AASTK documentation

Note:
AASTK is in development, but a first stable version will be released soon.

AASTK documentation

Documentation for the amino acid sequence toolkit (AASTK) version 0.0.1.

AASTK synopsis
Installation instructions
Protein alignment score ratio (PASR)
Clustering alignment score matrix (CASM)
Colocated unidirectional gene organization (CUGO)
Metadata retrieval (Meta)
Database utilities

AASTK synopsis

The amino acid sequence toolkit (AASTK) is a suite of tools that enables construction and analyses of protein sequence datasets from the GlobDB genomes. The GlobDB is the most comprehensive resource of species-representative genomes of Bacteria and Archaea. AASTK is designed to leverage the GlobDB to create and analyse protein sequence datasets of maximum phylogenetic diversity for evolutionary and functional studies.

For some functions, AASTK uses a precomputed SQL database that includes the protein sequences of all GlobDB genomes, their genomic context, functional annotations from KEGG, COG, and PFAM, and metadata on the genomes and the protein sequences. This SQL database is available for download under Downloads. To reduce download burden, a protein fasta file containing all GlobDB amino acid sequences can be exported from the SQL database (see database utilities).

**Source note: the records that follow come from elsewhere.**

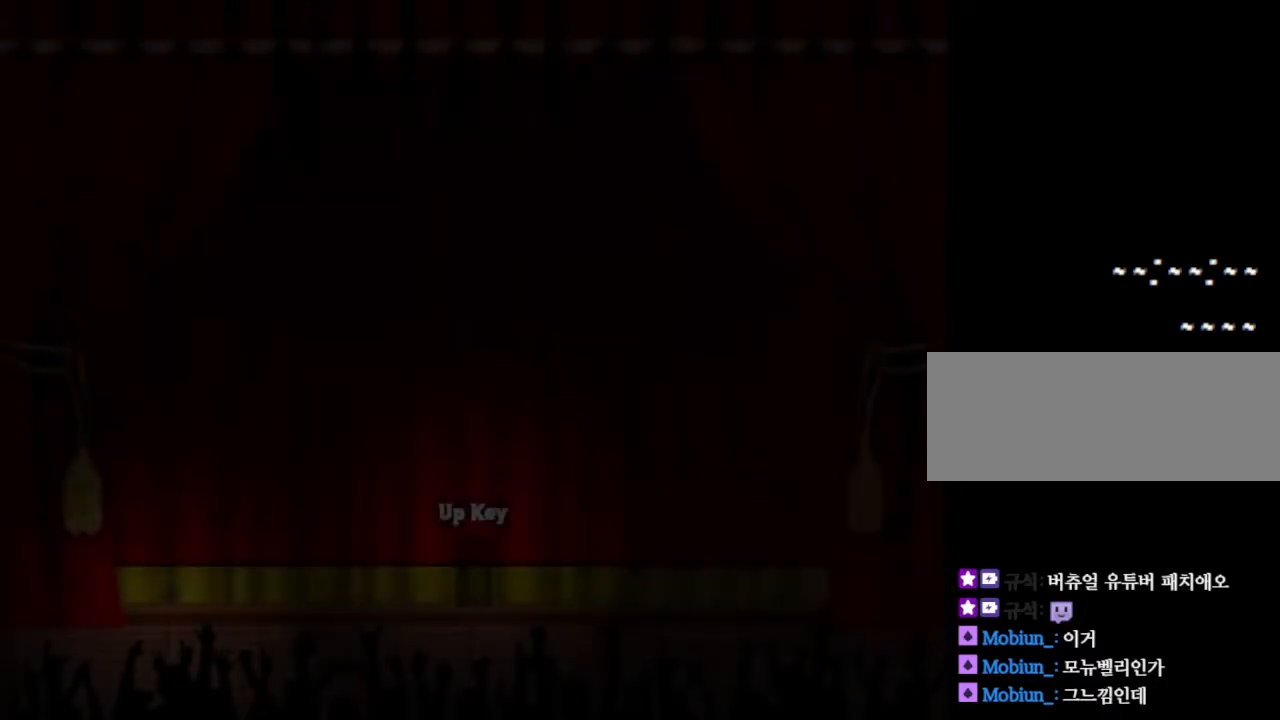
{"keys": ["right"], "events": [[300, "right", "down"]]}
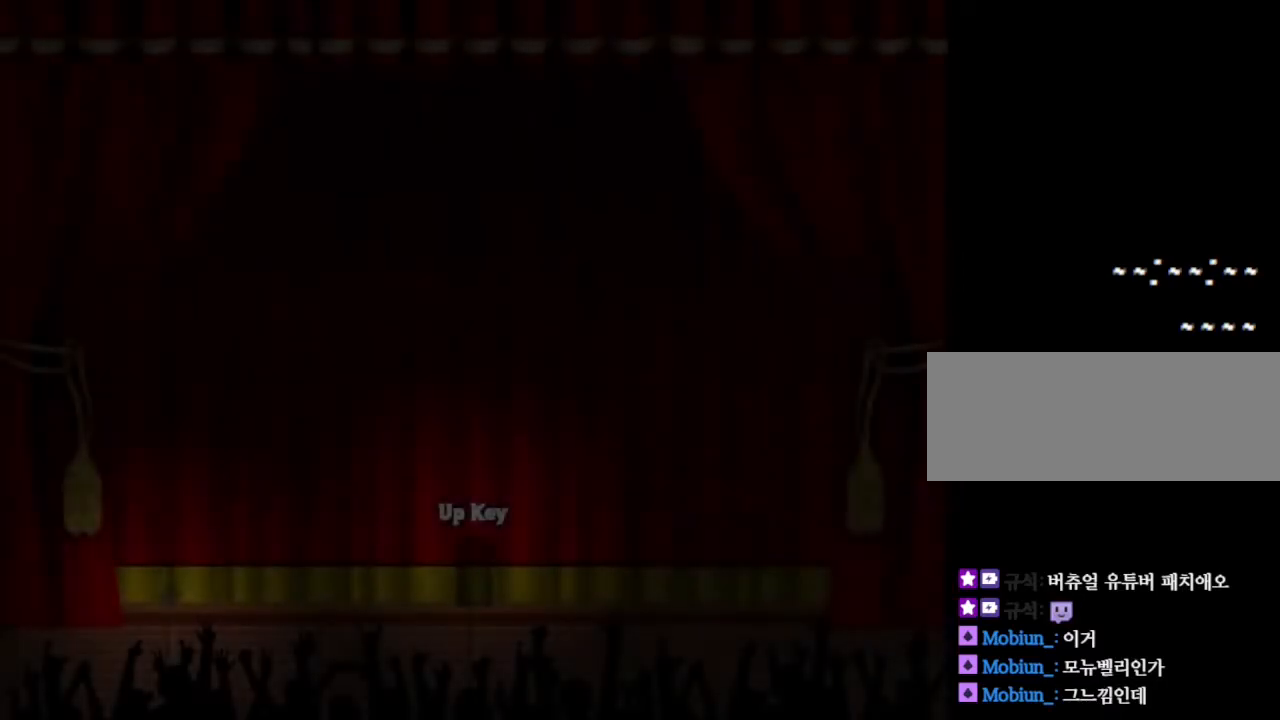
{"keys": ["right"], "events": []}
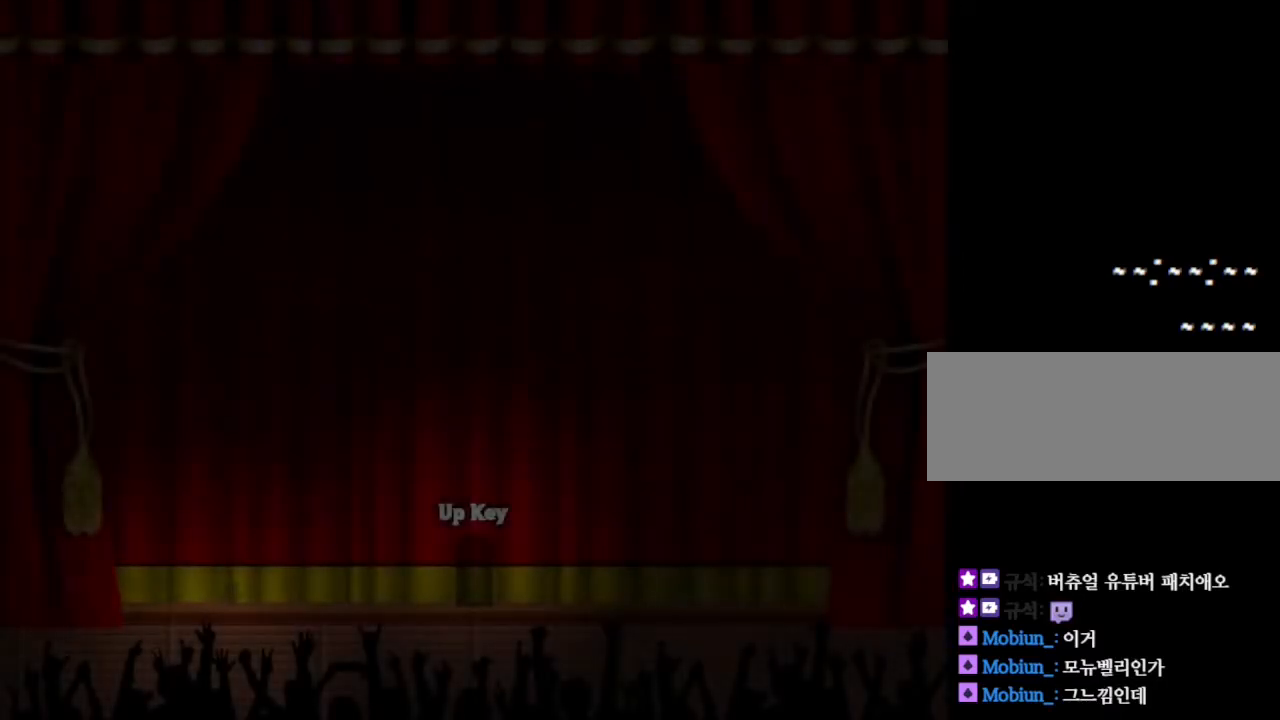
{"keys": ["right"], "events": []}
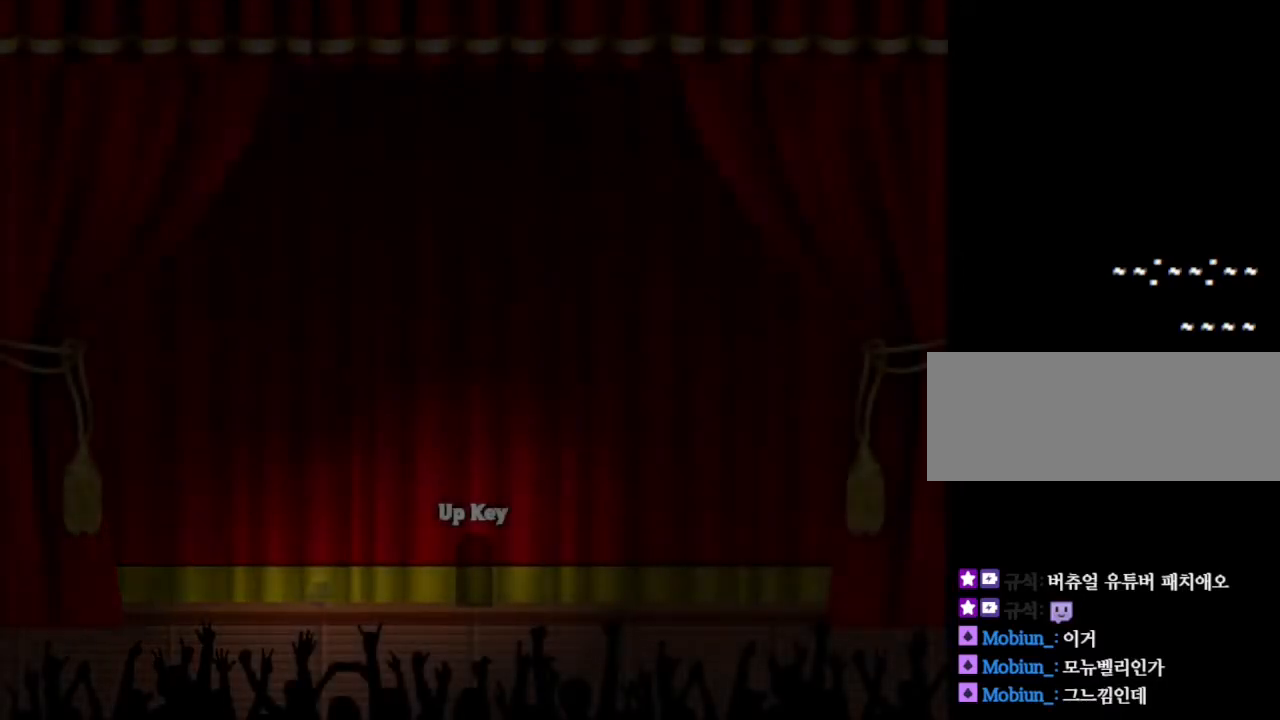
{"keys": ["right"], "events": []}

AASTK currently consists of four tools:
pasr - Creating and updating comprehensive datasets of proteins of interest.
casm - Clustering datasets of complex functionally diverse protein superfamilies.
cugo - Assessing consensus genomic context of a protein dataset.
meta - Retrieving metadata such as taxonomy, environment, and annotations from the AASTK SQL database

A short description of the main tools of AASTK can be found below. A full description of all command line tools and arguments is available on their respective pages, accessible via the dropdown menu or the links below.

Source code for AASTK is available on github.

Installation instructions

We recommend installation using conda (NOTE: this will not work before the initial release of AASTK)
conda create aastk
conda activate aastk
conda install -c conda-forge aastk
Installation instructions from source or using pip are available on github.

Protein alignment score ratio (PASR)

PASR synopsis

PASR is intended for the creation of comprehensive sequence datasets of homologous proteins by aligning all sequences in a query dataset to a (small) seed dataset of sequences of interest using DIAMOND. Thus, the query file is the large dataset containing all proteins to be searched, and the seed is the (preliminary) dataset of homologous proteins to be found in the query data.

The helper tool pasr_select can be used to select sequences to include in the final dataset, based on the PASR plot.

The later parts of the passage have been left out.